AIM OF THE EXERCISE:
Answer from the text below on the Serbian KINDL questionnaires.
(a) How many items does each version contain?
(b) Below what share of missing items was a subscale still considered?
(c) Which kind of factor analysis did the study give priority to?

━━━━━ DOCUMENT EXCERPT

The Serbian Kid-KINDL (8-12 years) and the Kiddo version (13-16 years) are self-report questionnaires developed in the previous study . Each version contains 24 Likert-scaled items in six general subscales: Physical well-being - PW, Emotional well-being - EW, Self-esteem - SE, Family - FAM, Friends - FRI, and School - SC. The score of each item ranges from 1 (never) to 5 (always), while the total of the subscales and overall raw score are formed from the items' means. The raw score are transformed into a 0-100 scale, with higher scores indicating better QOL. The questionnaires and the scoring procedures are provided at the official website .
The distribution of missing data was calculated as the percentage of missing responses on all possible responses. Only subscales with less than 30% of missing items were considered, whereby mean value replacement dealt with such missing values. Mean (M) and standard deviation (SD) was calculated for each item, subscale, and total.
Reproducibility, test-retest reliability, concerns the degree to witch repeated assessments in stable persons produce similar responses . It was evaluated using the intarclass correlation coefficient - ICC, the two-way random method of absolute agreement . Assuming reliability is the degree to which people can be distinguished from each other, the KINDL's ICCs should be 0.6 or higher for healthy group comparisons. The retest took place seven days latter.
Construct validity was assessed using factor analysis that combines observable variables into unobservable, latent variables, giving insights into the theoretical model of some construct [3, 14]. This is known as factorial validity that is assessed using explorative factor analysis (EFA) and/or confirmative factor analysis (CFA). The present study gave priority to CFA, whereas we already have the hypothesized theoretical model of the KINDL assuming to be confirmed as valid for QOL assessments and it is not necessary to re-explore the latent variables using EFA. Moreover, the current perspectives are to use CFA in QOL models, whereas EFA could produce strange combinations of QOL items with unexpected latent constructs . This is mainly because QOL questionnaires often combine items with a causal relationship with the latent variables, causal variables, and items dependant upon the latent variables, indicator variables, while EFA requires only the later [3, 15, 16]. Finally, CFA provides some data on convergent (the extent to which similar theoretical constructs are related) and discriminant validity (the extent to which different theoretical constructs are relatively unrelated) as the aspects of construct validity .

━━━━━━━━━━
━━━━━ EXTRACTED RECORDS

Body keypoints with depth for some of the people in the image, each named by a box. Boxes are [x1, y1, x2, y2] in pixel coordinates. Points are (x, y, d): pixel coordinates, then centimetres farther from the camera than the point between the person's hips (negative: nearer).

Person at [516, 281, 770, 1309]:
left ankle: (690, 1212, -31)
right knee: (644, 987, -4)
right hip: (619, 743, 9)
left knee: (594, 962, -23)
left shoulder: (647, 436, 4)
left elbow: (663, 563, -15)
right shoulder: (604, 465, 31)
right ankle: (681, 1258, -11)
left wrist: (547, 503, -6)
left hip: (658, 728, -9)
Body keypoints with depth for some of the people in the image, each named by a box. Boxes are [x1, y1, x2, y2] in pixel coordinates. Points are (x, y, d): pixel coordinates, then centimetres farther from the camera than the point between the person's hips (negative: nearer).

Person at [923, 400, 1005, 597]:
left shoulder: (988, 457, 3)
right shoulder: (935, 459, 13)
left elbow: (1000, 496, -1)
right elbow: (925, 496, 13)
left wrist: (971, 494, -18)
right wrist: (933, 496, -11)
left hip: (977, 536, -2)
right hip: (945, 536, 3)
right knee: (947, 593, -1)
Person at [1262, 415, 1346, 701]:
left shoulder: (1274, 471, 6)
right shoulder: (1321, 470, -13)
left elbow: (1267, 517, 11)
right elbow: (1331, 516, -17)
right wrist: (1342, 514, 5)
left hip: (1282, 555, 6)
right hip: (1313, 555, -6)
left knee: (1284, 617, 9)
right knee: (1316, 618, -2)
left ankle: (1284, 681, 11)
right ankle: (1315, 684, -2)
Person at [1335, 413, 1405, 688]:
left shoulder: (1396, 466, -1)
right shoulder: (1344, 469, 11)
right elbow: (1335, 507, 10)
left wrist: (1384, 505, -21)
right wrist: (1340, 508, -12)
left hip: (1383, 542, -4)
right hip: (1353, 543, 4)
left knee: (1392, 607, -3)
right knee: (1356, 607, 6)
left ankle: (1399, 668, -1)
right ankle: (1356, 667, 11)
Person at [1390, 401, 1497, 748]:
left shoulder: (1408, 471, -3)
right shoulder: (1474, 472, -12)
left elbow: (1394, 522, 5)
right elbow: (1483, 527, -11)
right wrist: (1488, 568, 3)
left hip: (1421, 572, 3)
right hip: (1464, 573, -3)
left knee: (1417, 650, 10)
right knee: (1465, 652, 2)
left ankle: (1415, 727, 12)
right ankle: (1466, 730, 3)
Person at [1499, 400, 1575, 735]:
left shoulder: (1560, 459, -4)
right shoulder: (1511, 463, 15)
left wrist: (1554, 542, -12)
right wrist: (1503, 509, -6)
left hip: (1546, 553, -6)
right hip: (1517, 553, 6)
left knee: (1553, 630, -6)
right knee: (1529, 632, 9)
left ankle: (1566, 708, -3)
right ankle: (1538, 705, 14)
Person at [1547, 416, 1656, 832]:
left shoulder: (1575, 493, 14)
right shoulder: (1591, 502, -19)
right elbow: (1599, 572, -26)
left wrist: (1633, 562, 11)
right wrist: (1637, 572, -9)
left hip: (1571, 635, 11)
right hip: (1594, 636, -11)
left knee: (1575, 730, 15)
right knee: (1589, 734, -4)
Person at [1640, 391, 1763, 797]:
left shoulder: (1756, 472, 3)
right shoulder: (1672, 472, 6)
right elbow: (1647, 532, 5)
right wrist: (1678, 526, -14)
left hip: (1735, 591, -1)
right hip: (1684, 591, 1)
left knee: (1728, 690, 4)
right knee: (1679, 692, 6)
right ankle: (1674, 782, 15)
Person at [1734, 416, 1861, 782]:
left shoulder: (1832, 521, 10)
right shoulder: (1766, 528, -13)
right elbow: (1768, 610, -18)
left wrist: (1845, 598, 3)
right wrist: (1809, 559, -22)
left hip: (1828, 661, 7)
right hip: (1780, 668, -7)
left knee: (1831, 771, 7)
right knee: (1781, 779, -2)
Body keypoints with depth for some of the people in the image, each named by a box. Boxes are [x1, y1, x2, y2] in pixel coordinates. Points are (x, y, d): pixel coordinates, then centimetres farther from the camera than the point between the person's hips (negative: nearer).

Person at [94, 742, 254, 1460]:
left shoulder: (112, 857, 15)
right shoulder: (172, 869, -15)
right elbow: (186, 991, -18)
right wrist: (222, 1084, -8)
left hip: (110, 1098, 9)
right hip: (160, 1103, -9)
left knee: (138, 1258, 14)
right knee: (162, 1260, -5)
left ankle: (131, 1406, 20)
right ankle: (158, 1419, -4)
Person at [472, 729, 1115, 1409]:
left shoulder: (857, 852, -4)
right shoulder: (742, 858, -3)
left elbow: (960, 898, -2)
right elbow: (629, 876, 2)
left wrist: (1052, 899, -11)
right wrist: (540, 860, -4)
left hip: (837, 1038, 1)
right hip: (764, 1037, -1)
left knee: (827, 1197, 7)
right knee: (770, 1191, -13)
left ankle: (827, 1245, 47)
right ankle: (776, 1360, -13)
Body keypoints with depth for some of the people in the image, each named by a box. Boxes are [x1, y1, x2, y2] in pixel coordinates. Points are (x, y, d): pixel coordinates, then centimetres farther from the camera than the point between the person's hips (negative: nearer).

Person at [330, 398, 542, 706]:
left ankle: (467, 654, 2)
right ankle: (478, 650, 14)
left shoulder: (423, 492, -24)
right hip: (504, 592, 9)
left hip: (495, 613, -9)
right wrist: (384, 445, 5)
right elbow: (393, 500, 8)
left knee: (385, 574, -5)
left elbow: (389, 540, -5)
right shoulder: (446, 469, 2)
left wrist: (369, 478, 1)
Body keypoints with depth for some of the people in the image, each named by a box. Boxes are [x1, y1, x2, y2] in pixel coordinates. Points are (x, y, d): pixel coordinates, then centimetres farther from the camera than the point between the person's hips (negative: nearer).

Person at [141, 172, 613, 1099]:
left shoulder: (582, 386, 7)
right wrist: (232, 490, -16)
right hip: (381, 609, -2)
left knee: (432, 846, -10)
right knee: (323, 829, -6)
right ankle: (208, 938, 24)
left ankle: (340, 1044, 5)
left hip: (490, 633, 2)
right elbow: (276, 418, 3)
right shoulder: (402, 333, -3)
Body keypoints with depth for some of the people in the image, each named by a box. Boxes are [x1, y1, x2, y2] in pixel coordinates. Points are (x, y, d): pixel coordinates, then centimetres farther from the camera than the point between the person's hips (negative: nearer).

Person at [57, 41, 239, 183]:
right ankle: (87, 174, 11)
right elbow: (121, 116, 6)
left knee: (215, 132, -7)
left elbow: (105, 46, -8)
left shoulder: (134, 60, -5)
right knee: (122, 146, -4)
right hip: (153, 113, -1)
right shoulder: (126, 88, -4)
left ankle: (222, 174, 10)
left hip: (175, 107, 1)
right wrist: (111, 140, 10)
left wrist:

━━━━━━━━━━

WRITTEN ANSWER:
(a) 24 Likert-scaled items.
(b) Less than 30%.
(c) Confirmative factor analysis (CFA).